• **AIM OF THE TASK**
Each line from the one containing "right elbow: (393, 536)" through the final line of the records is to be repeated exactly, with no additions.

● ● ● ●

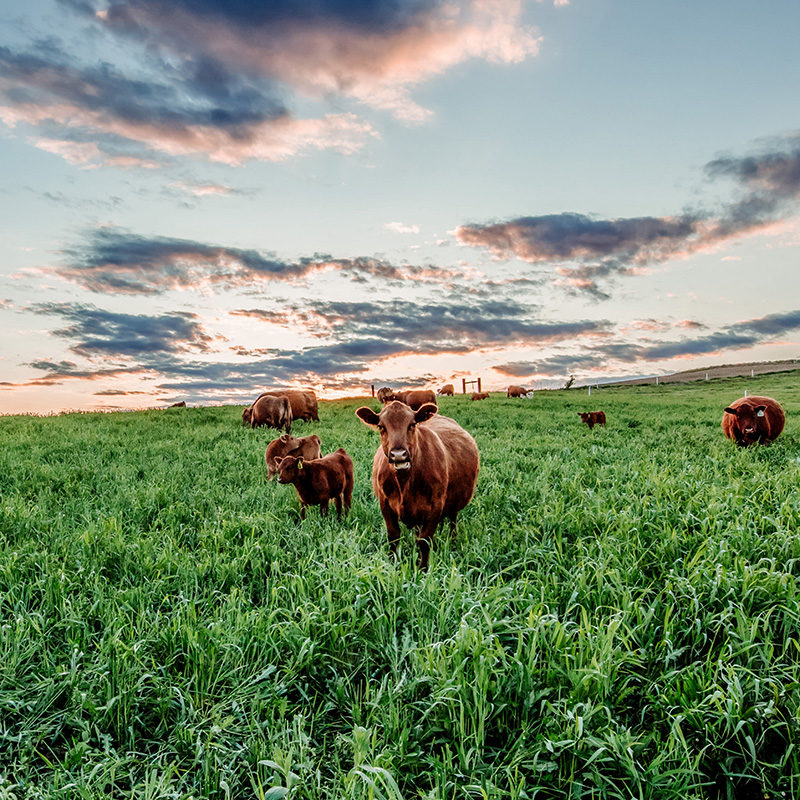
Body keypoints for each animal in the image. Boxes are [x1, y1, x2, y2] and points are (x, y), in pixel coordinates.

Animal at [358, 400, 482, 568]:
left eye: (412, 424)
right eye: (381, 427)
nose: (398, 455)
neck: (405, 483)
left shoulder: (436, 504)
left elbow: (424, 540)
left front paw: (423, 568)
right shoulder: (385, 503)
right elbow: (393, 536)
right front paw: (393, 563)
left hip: (454, 502)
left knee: (452, 520)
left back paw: (453, 540)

● ● ● ●

• **PROBLEM SOLUTION**
right elbow: (393, 536)
right front paw: (393, 563)
left hip: (454, 502)
left knee: (452, 520)
left back paw: (453, 540)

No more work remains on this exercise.